Quote the material verbatim, starting with the line containing "pose: elev=282.3 azim=169.7" and going on through the end of the material. Leave the pictures out of your reply.

#### Input records:
▬▬▬▬▬▬
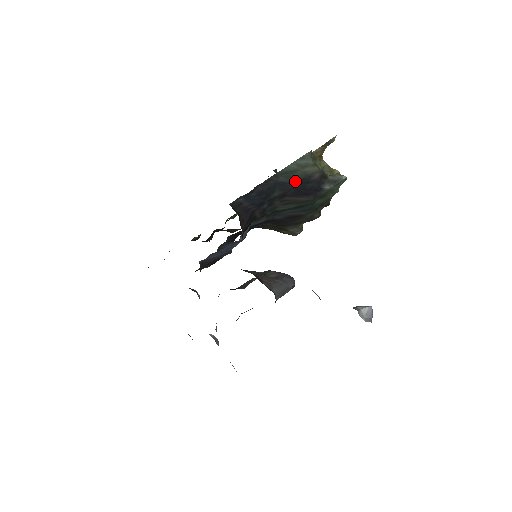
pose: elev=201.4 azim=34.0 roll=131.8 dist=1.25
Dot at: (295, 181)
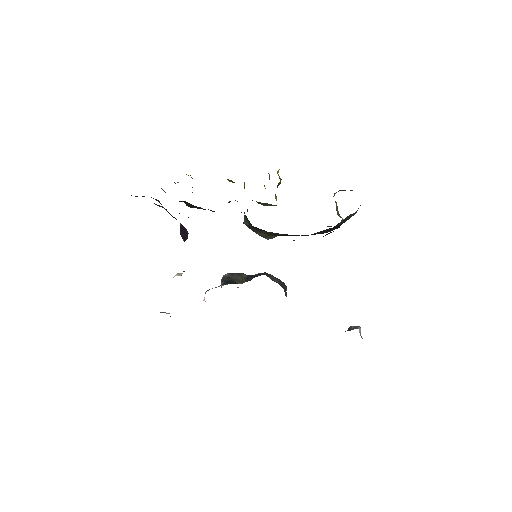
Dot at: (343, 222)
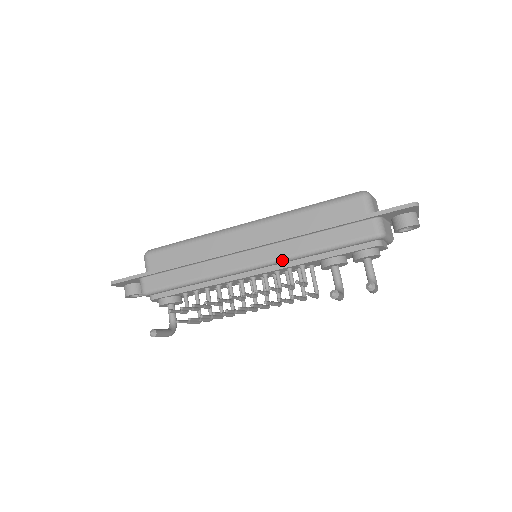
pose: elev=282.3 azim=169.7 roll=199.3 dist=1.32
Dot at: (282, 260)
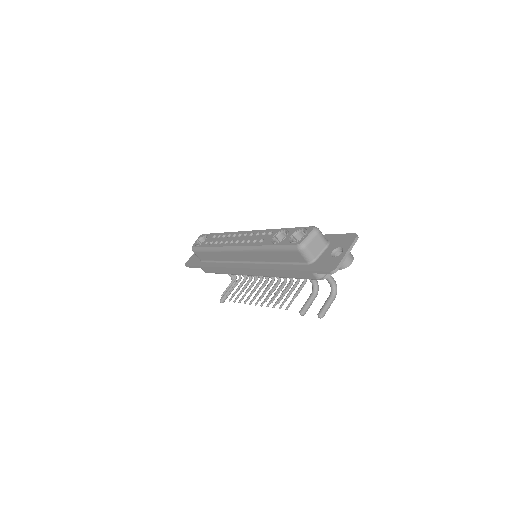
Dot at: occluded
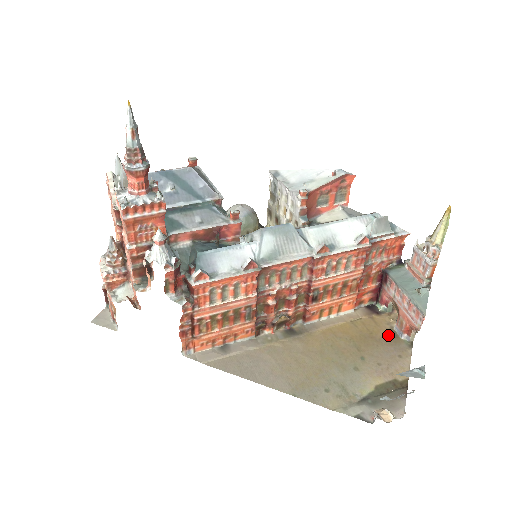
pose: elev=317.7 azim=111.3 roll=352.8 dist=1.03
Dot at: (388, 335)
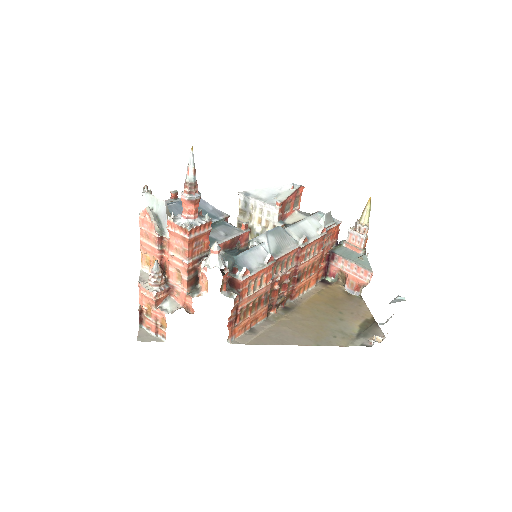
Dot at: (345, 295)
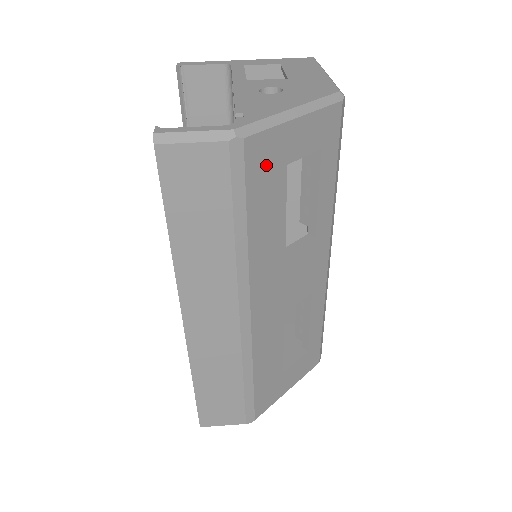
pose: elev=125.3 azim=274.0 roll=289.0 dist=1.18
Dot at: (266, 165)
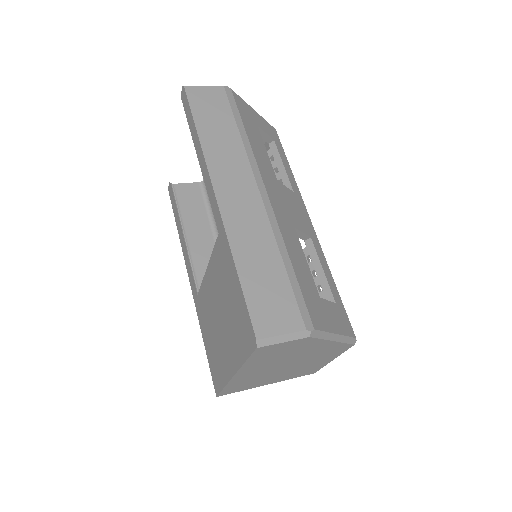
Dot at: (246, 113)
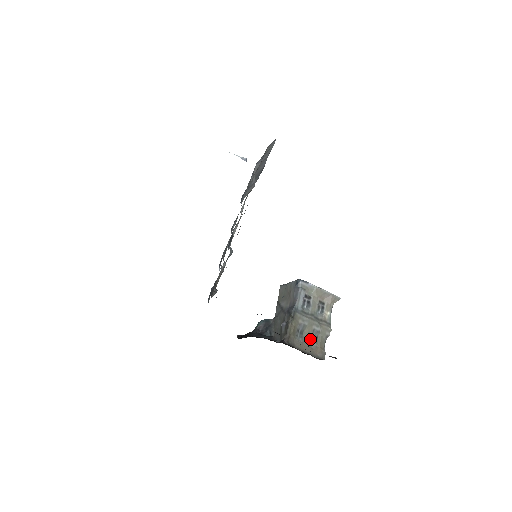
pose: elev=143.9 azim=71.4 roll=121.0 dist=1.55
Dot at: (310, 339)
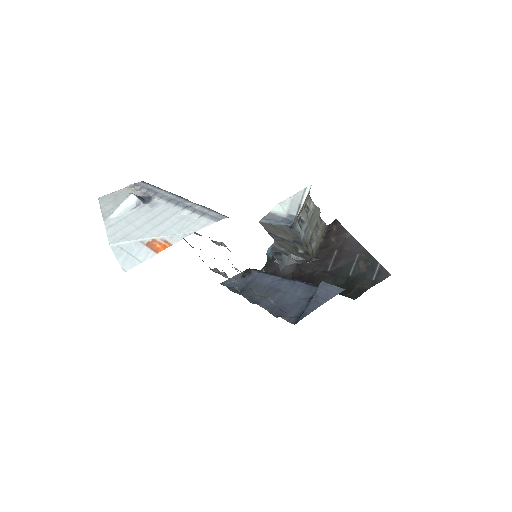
▬▬▬▬▬▬
#### Full answer:
pose: elev=282.3 azim=169.7 roll=199.3 dist=1.32
Dot at: (282, 260)
Dot at: occluded
pose: elev=317.7 azim=111.3 roll=352.8 dist=1.03
Dot at: (388, 335)
Dot at: (345, 295)
pose: elev=125.3 azim=274.0 roll=289.0 dist=1.18
Dot at: (266, 165)
Dot at: (246, 113)
pose: elev=143.9 azim=71.4 roll=121.0 dist=1.55
Dot at: (310, 339)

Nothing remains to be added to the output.